A real estate agent wants to estimate the average rental price of the residential properties in a town. Is it practical for the agent to knock on the door of every household in the town and collect the rental prices? How faithful are those prices?
A manufacturing plant producing light-bulbs wants to estimate average life of the light-bulb. Is it pragmatic to burn every light-bulb produced in the plant in order to compute its life?
A pharmaceutical company wants to estimate the effectiveness of its new vaccine. Is it advisable to vaccinate every person in order to assess the effectiveness of the vaccine?

In everyday life, one may come across such numerous questions, who solutions require field experiments. It is not always possible or practical to conduct these experiments to address these inquiries. At time the experiments may even raise ethical concerns. How do we answer such questions?

Statistical Inference

Let us take a detour and introduce some terminologies.

Definitions

Population refers to the entire group of individuals, objects or events to be studied.
Sample refers to any subset of the population.
Statistic is any quantity computed on the sample. Mathematically, a statistic is any real-valued function over the sample.

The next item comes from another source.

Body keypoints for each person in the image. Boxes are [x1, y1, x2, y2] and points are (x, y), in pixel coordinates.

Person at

In the context of a real-estate agent, the population consists of the rental prices of all apartments in the town. A sample, on the other hand, could consist of the rental prices of apartments with odd-numbered zip codes. Statistics such as the average or maximum value are the examples of measures derived from this data.

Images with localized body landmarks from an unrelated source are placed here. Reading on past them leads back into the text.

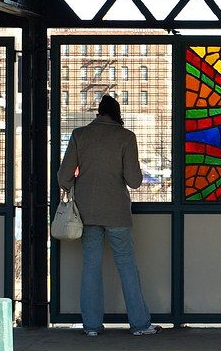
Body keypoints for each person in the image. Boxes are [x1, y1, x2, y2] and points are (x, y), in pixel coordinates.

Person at [58, 94, 160, 337]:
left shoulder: (79, 135)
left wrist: (78, 184)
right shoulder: (126, 137)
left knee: (90, 268)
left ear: (98, 112)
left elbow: (63, 177)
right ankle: (139, 324)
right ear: (117, 114)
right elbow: (134, 181)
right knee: (126, 267)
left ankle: (91, 326)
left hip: (86, 213)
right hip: (117, 213)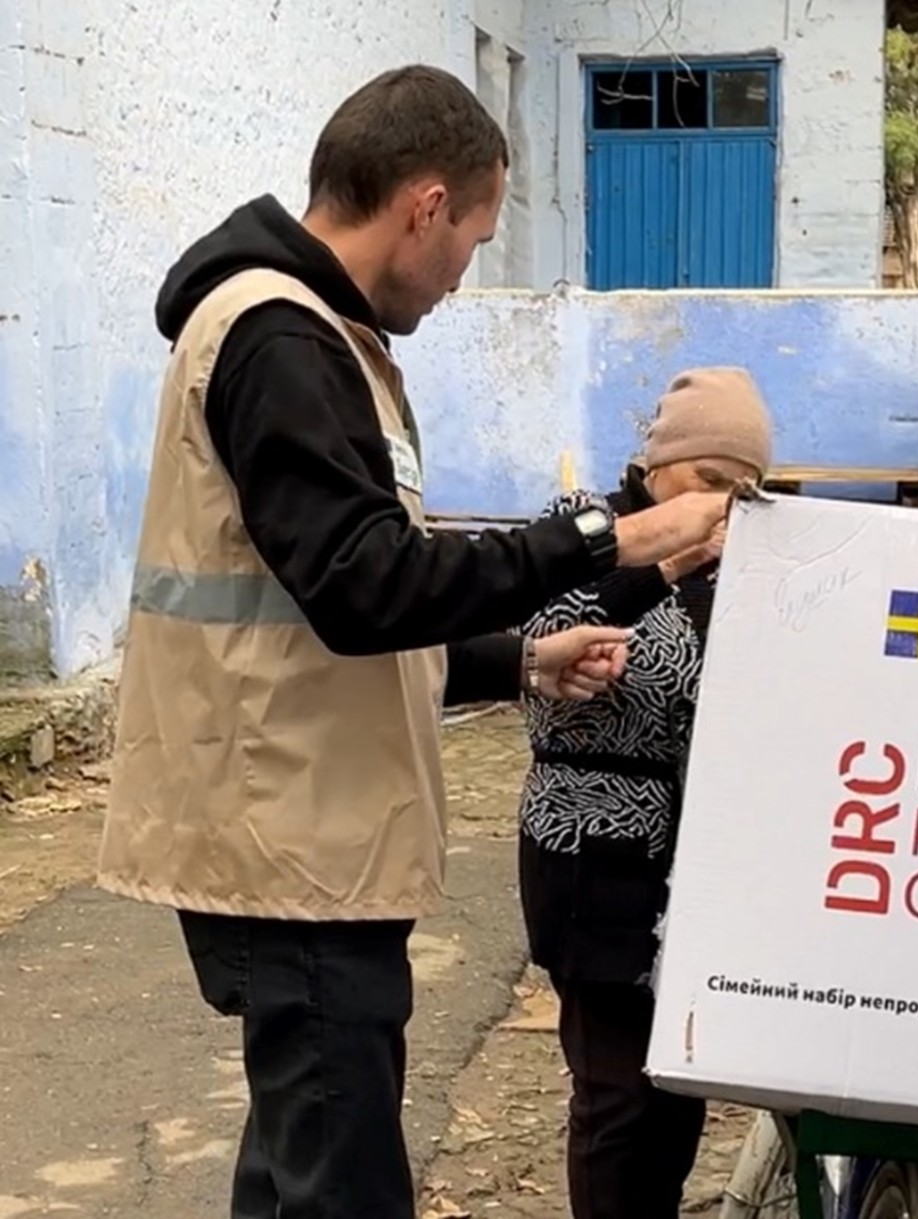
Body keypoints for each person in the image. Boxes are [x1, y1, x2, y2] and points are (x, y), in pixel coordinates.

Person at [96, 65, 731, 1219]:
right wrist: (606, 536)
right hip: (286, 842)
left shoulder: (314, 337)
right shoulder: (278, 341)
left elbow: (323, 605)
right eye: (476, 239)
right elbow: (363, 587)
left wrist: (513, 660)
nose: (461, 275)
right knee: (341, 1189)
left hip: (305, 830)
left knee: (300, 1174)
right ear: (426, 205)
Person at [515, 368, 774, 1219]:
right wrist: (663, 561)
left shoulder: (746, 558)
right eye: (706, 482)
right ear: (658, 464)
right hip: (590, 848)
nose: (721, 505)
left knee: (676, 1093)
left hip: (695, 860)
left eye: (743, 490)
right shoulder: (580, 531)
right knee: (617, 1093)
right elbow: (535, 643)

Statistical inference is the process of using statistical tools, which we will learn in the next couple of units, to make propositions about the measurements on the population using the measurements on the sample. Additionally, statistical inferences are quantified statements about the measurements on the population. For instance, using the sample average of $4000, we may statistically quantify the average rental price in the town to be $4000 with a 5% of error.

Although statistical inference provides a promising way to address the practical problems, we need to be aware of the sampling bias. The statistical inference is faithful only if the sample truly represents the population. Incorrectly drawn samples can lead to wrong statistical inference. In the context of real-estate agent, if the sample includes rental prices of apartments in a single block, it will be a biased sample. If the block in question is close to the metro station, the apartments will naturally have higher rental prices. They will not be accurately represent all apartments in the town.

i.i.d. sample

In statistics, data is often assumed to be comprised of i.i.d. samples drawn from the population. i.i.d. stands for Independently and Identically Distributed. It means that every follows the same (identical) underlying population distribution and the draw of a sample from the population does not depend on the draw of any previously drawn sample.

Diagnostic

How do you define population in the example of the manufacturing plant and the pharmaceutical plant? Can you suggest some samples and statistics for each of these examples?